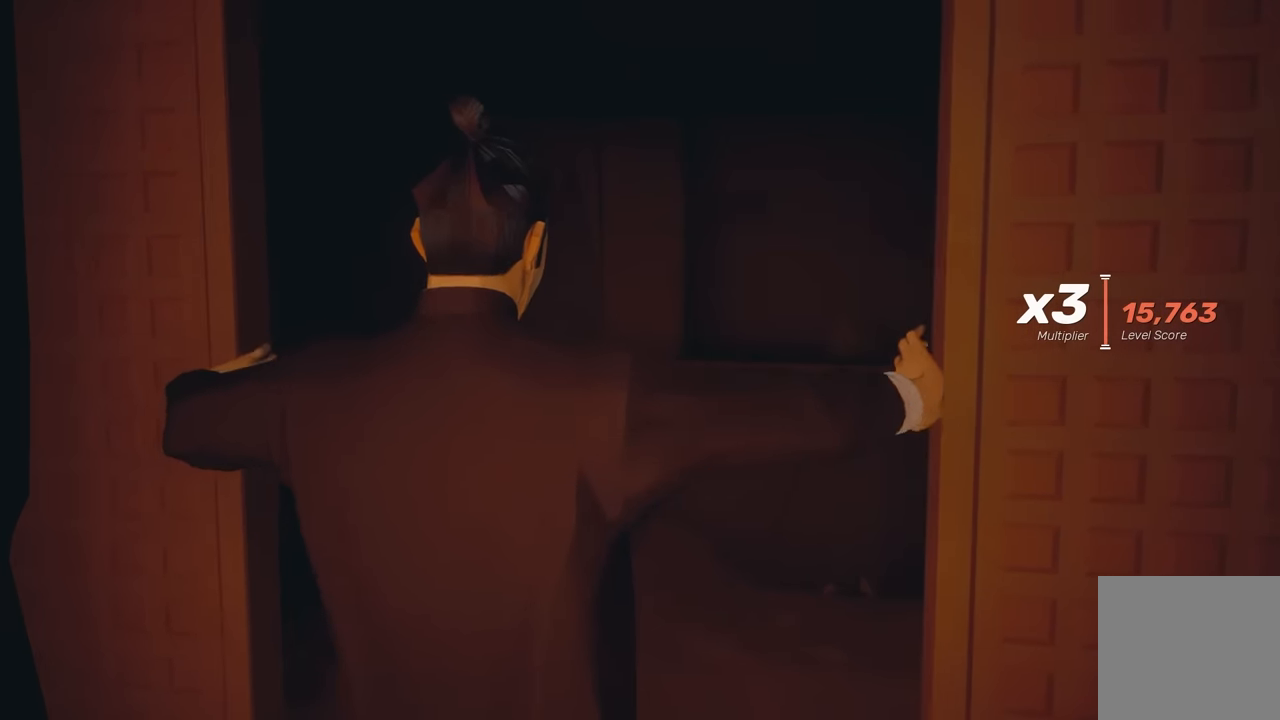
{"buttons": [], "left_stick": "up", "right_stick": "center", "events": [[83, "left_stick", "up"]]}
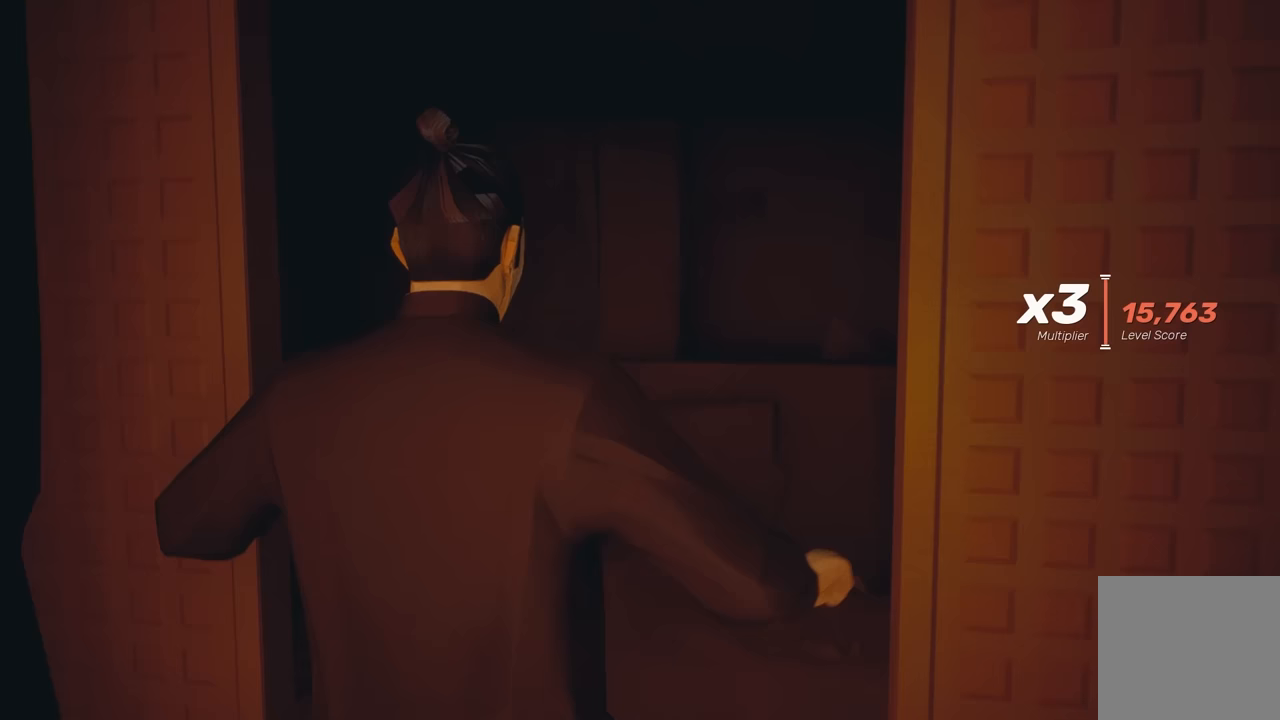
{"buttons": [], "left_stick": "up", "right_stick": "center", "events": []}
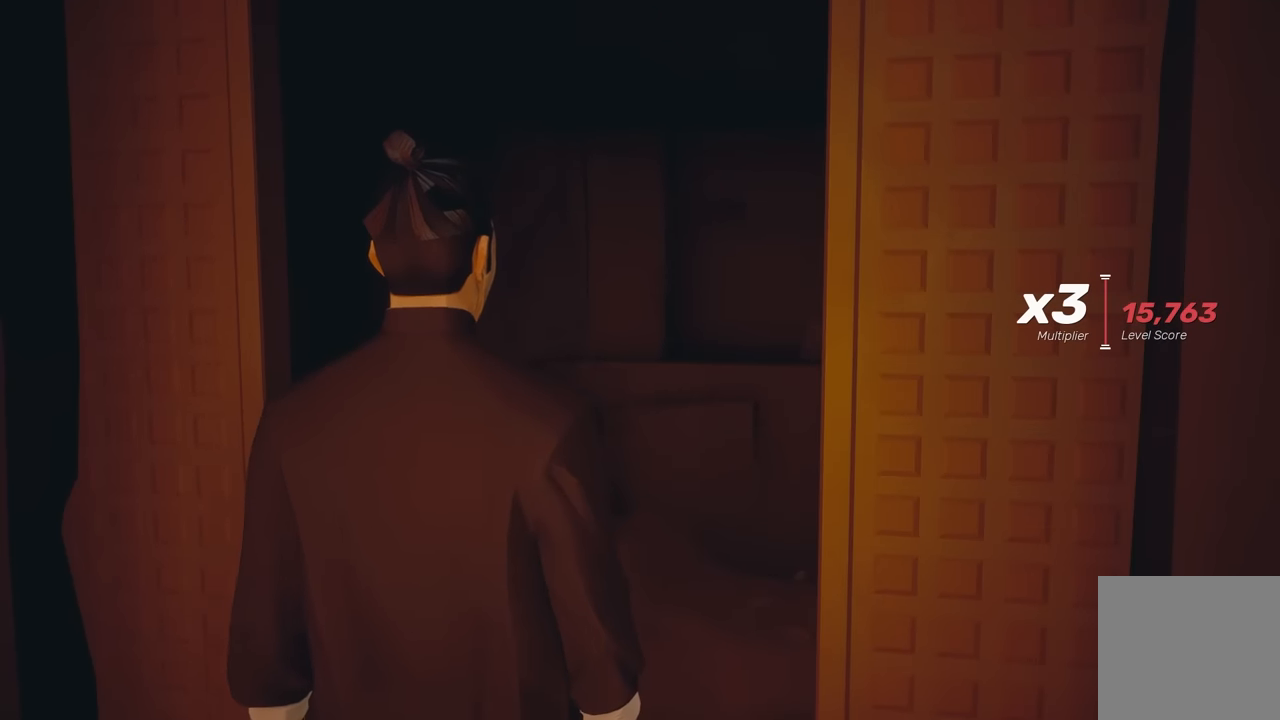
{"buttons": ["R2"], "left_stick": "up", "right_stick": "down-right", "events": [[183, "R2", "down"], [350, "right_stick", "down-right"]]}
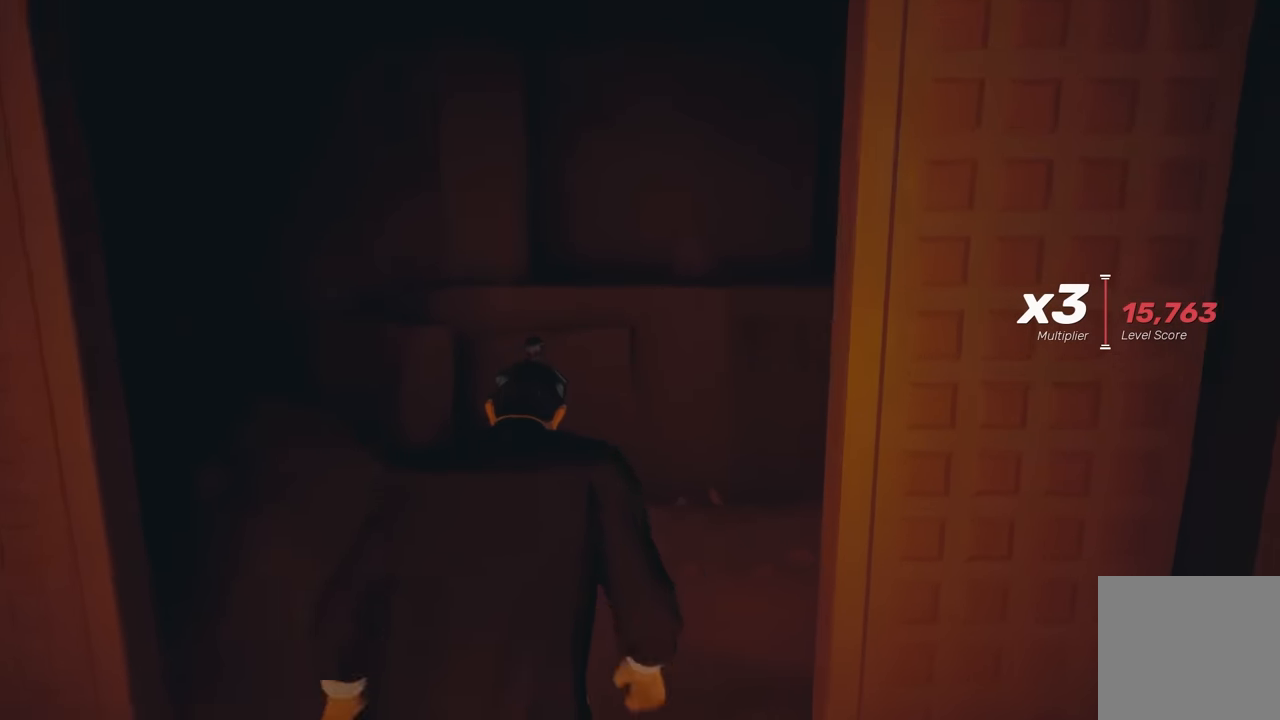
{"buttons": ["R2"], "left_stick": "up-right", "right_stick": "right", "events": [[183, "right_stick", "center"], [417, "right_stick", "right"], [467, "left_stick", "up-right"]]}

■ ■ ■

# [Exercise details]
Restate the data word for word without pictures.

# [Response area]
{"buttons": [], "left_stick": "up", "right_stick": "center", "events": [[83, "left_stick", "up"]]}
{"buttons": [], "left_stick": "up", "right_stick": "center", "events": []}
{"buttons": ["R2"], "left_stick": "up", "right_stick": "down-right", "events": [[183, "R2", "down"], [350, "right_stick", "down-right"]]}
{"buttons": ["R2"], "left_stick": "up-right", "right_stick": "right", "events": [[183, "right_stick", "center"], [417, "right_stick", "right"], [467, "left_stick", "up-right"]]}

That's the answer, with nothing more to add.